• What to work on: Print out every line of the material below word for word, changing nothing.

• Extracted records:

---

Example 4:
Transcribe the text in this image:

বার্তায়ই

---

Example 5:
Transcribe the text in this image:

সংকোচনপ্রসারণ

• Exercise output:
---

Example 4:
Transcribe the text in this image:

বার্তায়ই

---

Example 5:
Transcribe the text in this image:

সংকোচনপ্রসারণ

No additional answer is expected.